I love my mum. Without my mum, I'd be dead, I reckon. I love watching movies with her and I love talking to her about music and books and life and Jonathan Rhys-Meyers. (She loves Johnny.) She recognizes Alex, Damon, Graham, and even Dave, though, she just calls him the ginge. I can thank my mother for introducing me to David Byrne/Talking Heads, Brian Eno, Alpha Blondy, Bryan Ferry/Roxy Music, the Cramps, the Commodores, David Bowie, Iggy Pop, Gary Numan, the Psychedelic Furs, Barry White, Steel Pulse, Third World, Pink Floyd, Duran Duran, the Sisters of Mercy, Talk Talk, the Cult, Cameo (I don't want to hear it), Seal, the Jackson 5/Michael Jackson, Marvin Gaye, Grandmaster Flash and the Furious Five, Ofra Haza, Lou Reed, the Smiths, George Michael, Klezmer Conservatory Band, Miki Thodorakis, Johnny Cash, Elvis Presley, De La Soul, Busta Rhymes, Snoop-fuckin'-Dogg and some other artists I can't seem to remember.
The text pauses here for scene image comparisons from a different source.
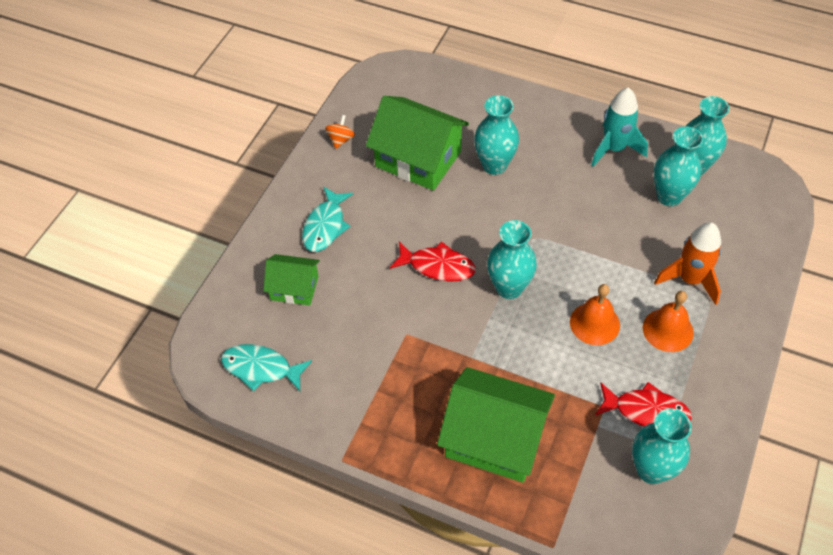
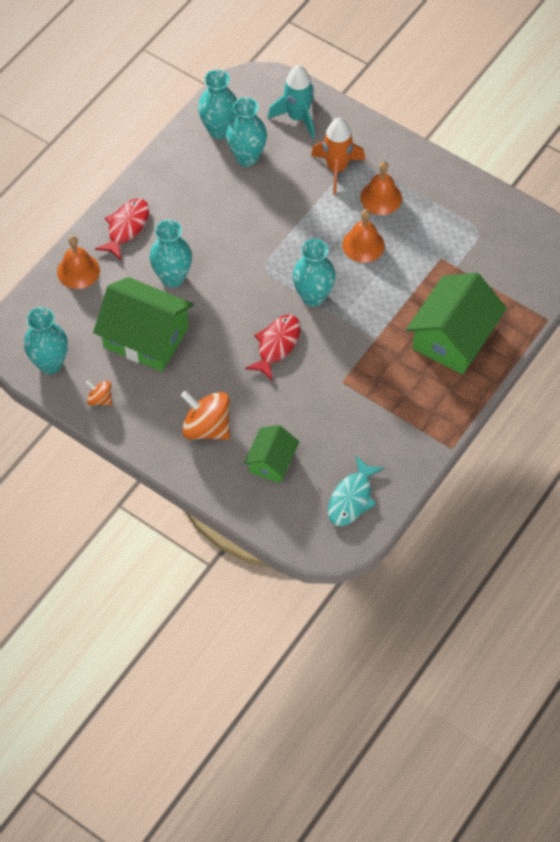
camera: 80 degrees left, 5 degrees up
turquoise fish [302,187,353,252] -> orange spinning top [181,391,230,440]
green house [366,96,469,191] -> green house turned 75 degrees clockwise [93,277,194,372]
turquoise rocket [591,87,648,167] -> turquoise rocket moved to [268,65,315,139]
red fish [595,382,692,426] -> red fish moved to [95,198,149,260]
turquoise vase [632,408,692,484] -> turquoise vase moved to [24,307,68,374]
none -> orange bell [57,236,100,289]

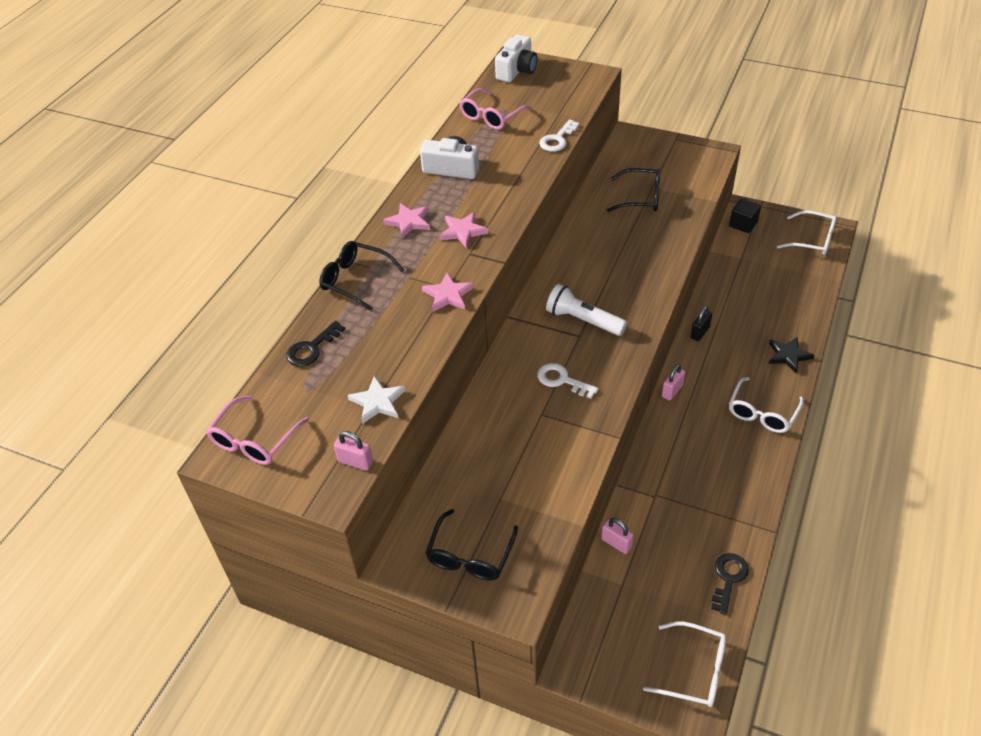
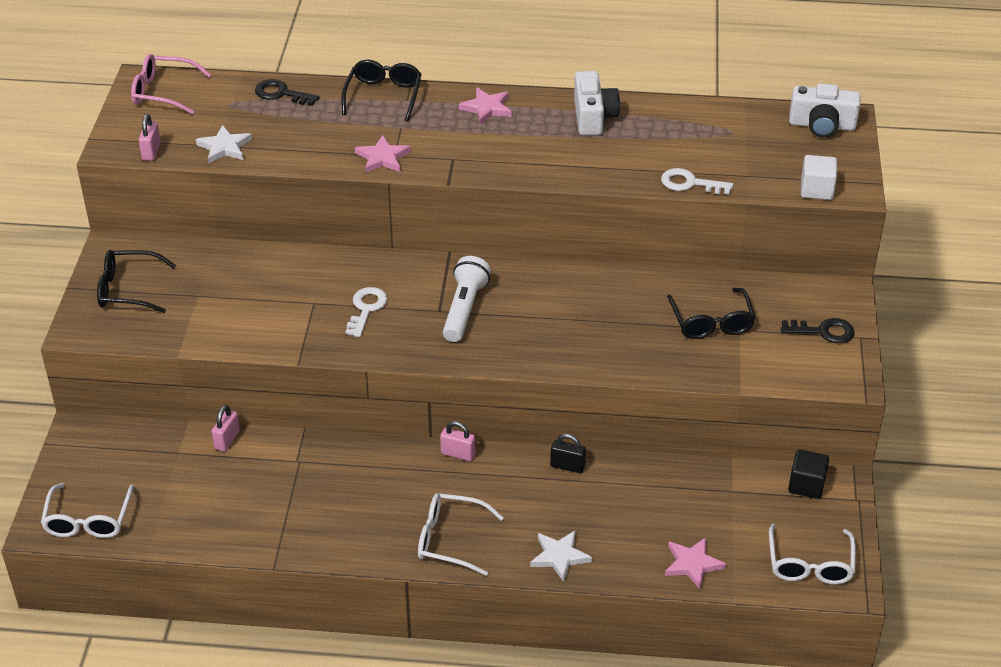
camera: 70 degrees right, 5 degrees down
pink star [439,212,488,248] -> pink star moved to [665,537,726,589]
pink glasses [460,88,532,130] -> none
black key [711,553,749,615] -> black key moved to [781,318,855,343]
black star [769,337,814,373] -> white star [530,531,592,582]
none -> white cube [801,155,837,200]

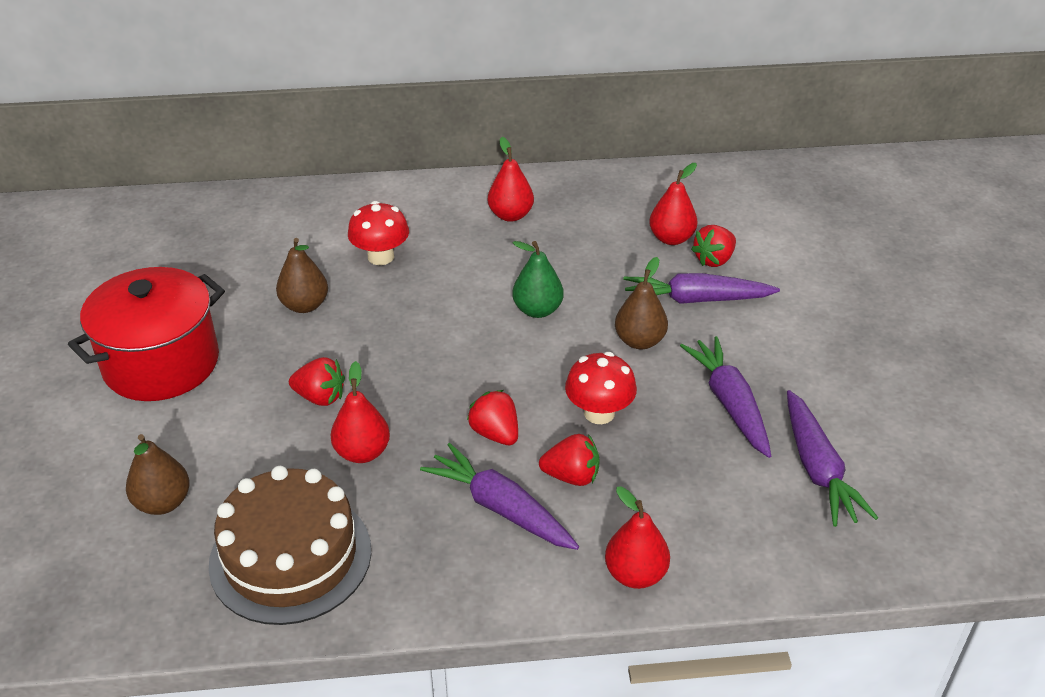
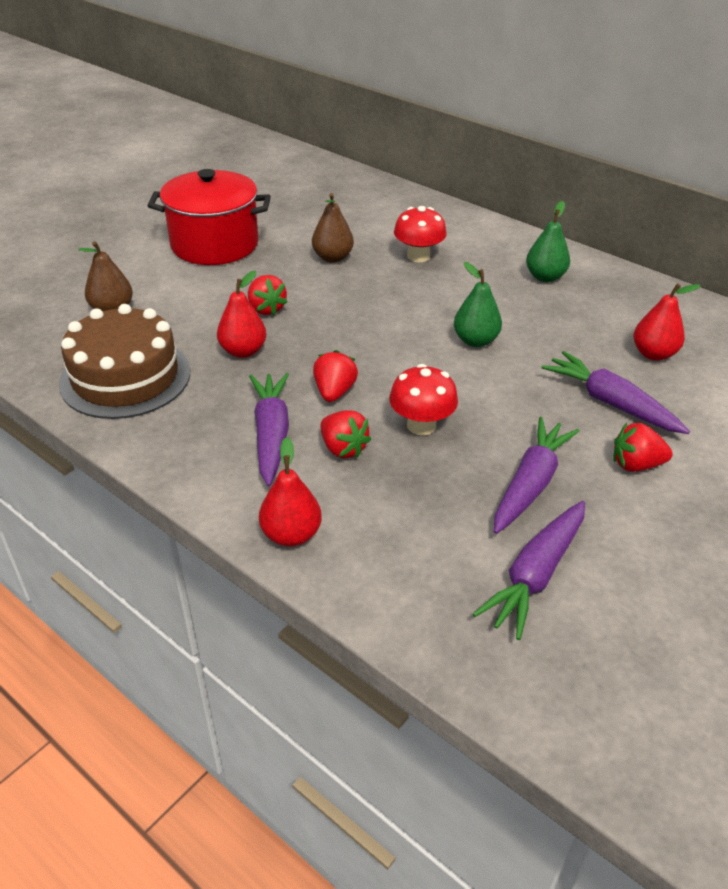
camera: 45 degrees right, 0 degrees up
red pear [488,137,534,222] -> green pear [526,201,570,282]
brown pear [615,257,668,349] -> none
red strawberry [691,225,736,267] -> red strawberry moved to [613,423,673,472]

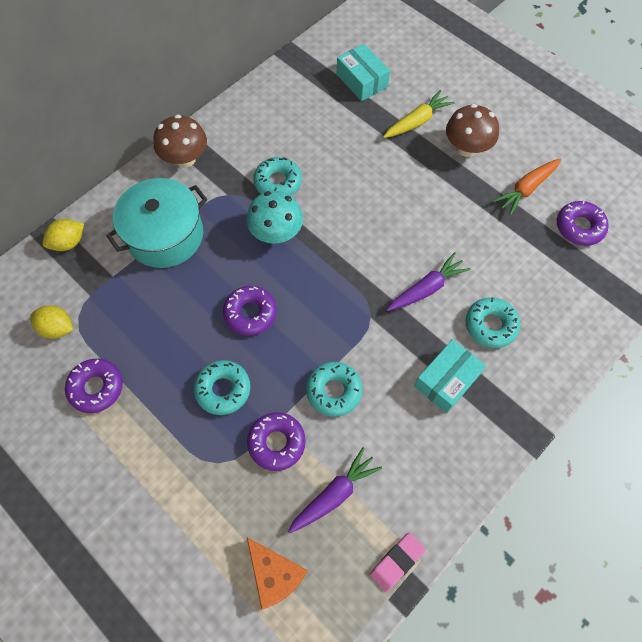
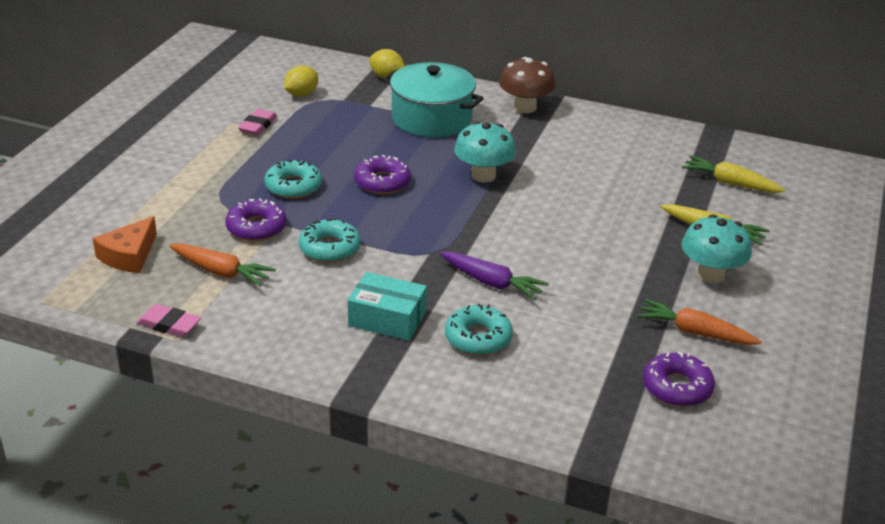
camera: 65 degrees right, 30 degrees down
yellow lemon [30,305,73,339] -> yellow lemon turned 45 degrees clockwise [284,65,318,97]
purple donut [65,359,123,413] -> pink eraser [238,109,277,135]
turquoise donut [253,157,302,196] -> none
purple carrot [288,447,382,533] -> orange carrot [169,243,276,287]
turquoise box [337,44,390,101] -> yellow carrot [682,155,785,193]
brown mushroom [446,104,499,157] -> turquoise mushroom [681,214,752,283]

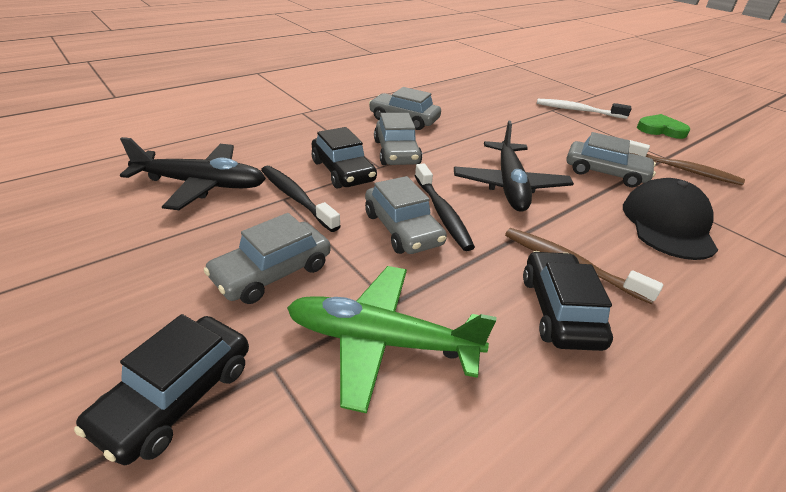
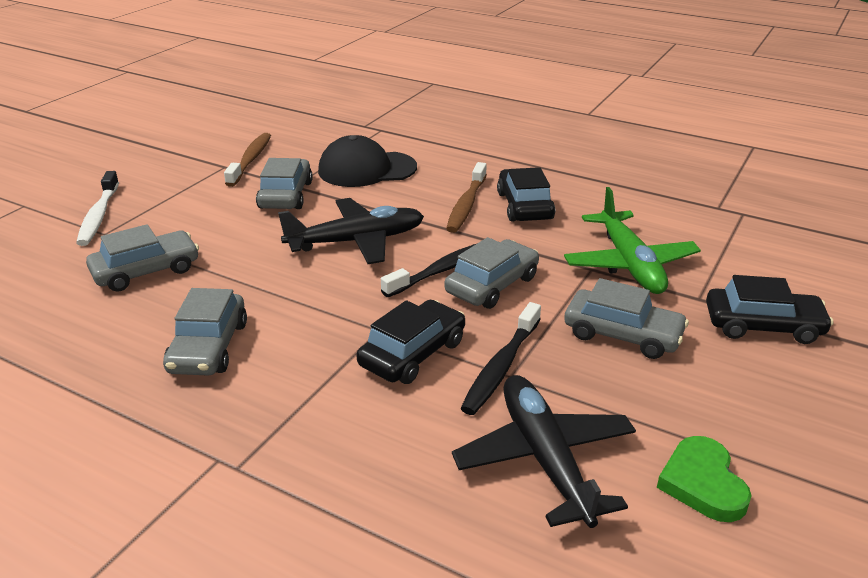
camera: 110 degrees left, 5 degrees down
grey car [374,113,422,165] -> grey car moved to [86,224,199,292]
black car [523,251,613,351] -> black car turned 105 degrees clockwise [497,167,555,222]
green heart [637,114,690,139] -> green heart moved to [657,436,751,522]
But who cares. Now, some of these artists might not mean anything to you; but these people/bands have helped me shape my own, what I like to call, faux-unique taste in music. Thanks, mum. I love you for that. And I know you're not young anymore and that you're not stuck in that cool, 80's New York punk/new wave scene anymore. You're in the Netherlands now, and it's okay if you listen to Celine Dion every now and then. I'm happy you appreciate Blur, Manics, Goldfrapp and Graham. Though, I'd love to see you in your old leather jacket, with big, curly hair, lots of mascara, rouge and big black boots. (Nowadays, just so you guys know, my mum's wardrobe consists of overalls, t-shirts and bedroom slippers.)
I'm feeling very sentimental right now. I reckon I should end this quick, before I start whining about my problems again. And here I am, thinking I'd have been better off in a pub, drinking excessive amounts of alcohol and talking to strangers about being drunk and vomiting on people. But I guess staying at home is good too, every now and then. I don't need to hide from myself anymore. And I don't want you guys to think I'm sad or troubled. I'm pretty happy now. I feel weird, yeah, all the time, but I guess that's just my hormones. (Or my medication, I don't know, what am I, a doctor?)
I love my friends, I love my family, I love some of you and I don't love some you of you, for obvious reasons, but that doesn't mean I hate or dislike you, it's just that I don't love you. Yet. I try to love. I'm going to start a cult, its main ideal being love. But I'm just being idealistic here. I'll shut up. Good day/night, konbanwa, bonsoir, etc. I'm too tired. I should get some sleep and quit listening to that same Fats Waller song over and over again; mum must think I've lost it.
Oh, and just in case you wanted to know, it's 1:46AM right now.